Ella prosiguió su camino por las plantaciones. Él, por primera vez, se mostró sorprendido. Abatido y sin fuerzas. El mismísimo Arcángel se quedó congelado de miedo. No obstante, recapacitó todo cuanto pudo. Entendió que el plan de creación de la humanidad no fue aceptado por Arce y por ello se reveló a su propia raza. Tal vez aquella diosa se negó a seguir frivolizando con la vida, tal vez aceptaba la maldición o sencillamente deseaba buscar otra manera. Pero, más importante aún, ¿qué pensaba Iris de todo aquello? Le parecía tan misteriosa porque pareciera, muy en lo profundo, rogarle al Arcángel que tomara partido, que hiciera lo suyo. Que sintiera miedo y que se rebelara contra los hacedores, no porque fuera alguien misericordiosa que deseaba salvar la vida de los ángeles y humanos de un dominio superior; conociéndola, pareciera que Iris se movía por egoísmo; quería encontrar la cura de su propio dolor, vengar el asesinato de su hermana.

Él se había mostrado como alguien capaz. Incisivo. Inteligente. Tal vez la diosa vio en él un deje de esperanza. Tal vez le solicitaba, sin comprometerse del todo, que se hiciera cargo de algo que ella, como diosa solitaria, no podría consumar por sí sola. Iris hablaba en voz alta de que protegía los intereses de los olímpicos puesto que, naturalmente, pertenecía a esa raza. Pero, en su actuar, pareciera que en realidad no podría importarle menos.

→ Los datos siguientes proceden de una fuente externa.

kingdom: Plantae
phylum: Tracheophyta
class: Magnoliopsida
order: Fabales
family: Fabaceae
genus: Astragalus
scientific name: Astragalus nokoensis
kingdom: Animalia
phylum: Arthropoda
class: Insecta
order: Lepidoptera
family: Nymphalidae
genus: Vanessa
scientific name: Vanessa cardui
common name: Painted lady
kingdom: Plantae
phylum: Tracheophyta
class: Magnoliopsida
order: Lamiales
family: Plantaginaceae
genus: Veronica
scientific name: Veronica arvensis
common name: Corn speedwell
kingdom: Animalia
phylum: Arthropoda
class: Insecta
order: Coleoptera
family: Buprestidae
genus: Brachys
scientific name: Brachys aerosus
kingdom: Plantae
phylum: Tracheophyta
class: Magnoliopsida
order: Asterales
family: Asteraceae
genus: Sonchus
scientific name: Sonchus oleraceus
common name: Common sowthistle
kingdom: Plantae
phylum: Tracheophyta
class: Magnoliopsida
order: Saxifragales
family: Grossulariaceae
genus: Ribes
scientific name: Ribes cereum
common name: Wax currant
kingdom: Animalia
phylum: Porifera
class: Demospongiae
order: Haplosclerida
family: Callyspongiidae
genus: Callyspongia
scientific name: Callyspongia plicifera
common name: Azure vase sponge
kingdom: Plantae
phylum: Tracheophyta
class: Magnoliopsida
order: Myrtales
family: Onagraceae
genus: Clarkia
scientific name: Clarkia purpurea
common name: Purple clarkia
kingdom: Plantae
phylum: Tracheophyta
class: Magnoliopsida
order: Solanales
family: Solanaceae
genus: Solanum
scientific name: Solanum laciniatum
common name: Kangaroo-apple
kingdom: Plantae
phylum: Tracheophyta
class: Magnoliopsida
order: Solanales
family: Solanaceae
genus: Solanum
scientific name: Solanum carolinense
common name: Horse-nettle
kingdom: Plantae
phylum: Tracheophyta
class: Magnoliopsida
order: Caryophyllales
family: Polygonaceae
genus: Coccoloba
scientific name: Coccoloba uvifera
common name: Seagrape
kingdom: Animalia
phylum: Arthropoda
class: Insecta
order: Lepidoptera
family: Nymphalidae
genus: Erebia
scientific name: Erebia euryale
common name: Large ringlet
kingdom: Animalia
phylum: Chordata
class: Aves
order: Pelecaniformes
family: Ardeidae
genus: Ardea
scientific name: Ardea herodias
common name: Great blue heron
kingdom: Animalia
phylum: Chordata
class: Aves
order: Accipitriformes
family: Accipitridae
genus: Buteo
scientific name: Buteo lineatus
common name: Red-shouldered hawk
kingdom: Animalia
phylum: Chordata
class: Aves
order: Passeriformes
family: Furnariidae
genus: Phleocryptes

Pareciera que su dolor por la pérdida estaba por encima del propio Olimpo; sencillamente, no tenía el valor para confrontarlos porque sola no obtendría resultados.

—¿Querrás luchar contra tus hacedores, Arcángel? —preguntó ella en un inusual tono triste—. No sois ni por asomo un tercio de lo que fueron los Titanes, ni qué decir de los Hecatónquiros. Fuisteis creados con limitaciones por una simple razón y es evitar una rebelión. Tal vez tú seas distinto, pero solo no puedes detener una ola.

Y siguió adentrándose en el viñedo, solitaria, engullida en su cada vez más notoria tristeza por recordar a su pérdida. El Arcángel se cruzó de brazos viéndola alejarse y pensó una y otra vez todo lo dicho. Hecatónquiros, maldiciones y razas de dioses enfrentándose en las oscuridades del reino de las estrellas. Demasiada información que asimilar. Y, lo que era peor, Rodinia y tal vez los Campos Elíseos serían desechados por los dioses una vez encontrada la cura para la infertilidad. ¿Acaso ellos, simples ángeles, podrían hacer algo para cambiar el curso inexorable del destino? Finalmente, suspiró y miró hacia un sector del viñedo detrás de él.

—Te llamas Asteri, ¿no?

Asteri habría chillado del susto, pero también estaba abatida tras la revelación y, sentada sobre la tierra, se había encogido aún más. Se preguntó, eso sí, cómo el Arcángel conocía su nombre si ni siquiera pertenecía a su Legión. Pero él los conocía a todos. Aunque la diosa pensase lo contrario, el líder guardaba a todos sus ángeles en cada paso que daba. Finalmente, Asteri emitió un gemido de confirmación y le habló sin mirarse, separados por la gruesa fila de vid como estaban.

—¿Le crees, Arcángel?

Silencio. Asteri se abrazó las rodillas e insistió.

—¿Qué harás?

—¿Piensas en un ángel que pueda vencer al Olimpo?

—Sí. Tú.

—Solo soy un simple inquisidor. Al final, quien deberá levantar la espada, si es que algo así puede hacerse, será otro. ¿Se te ocurre alguien?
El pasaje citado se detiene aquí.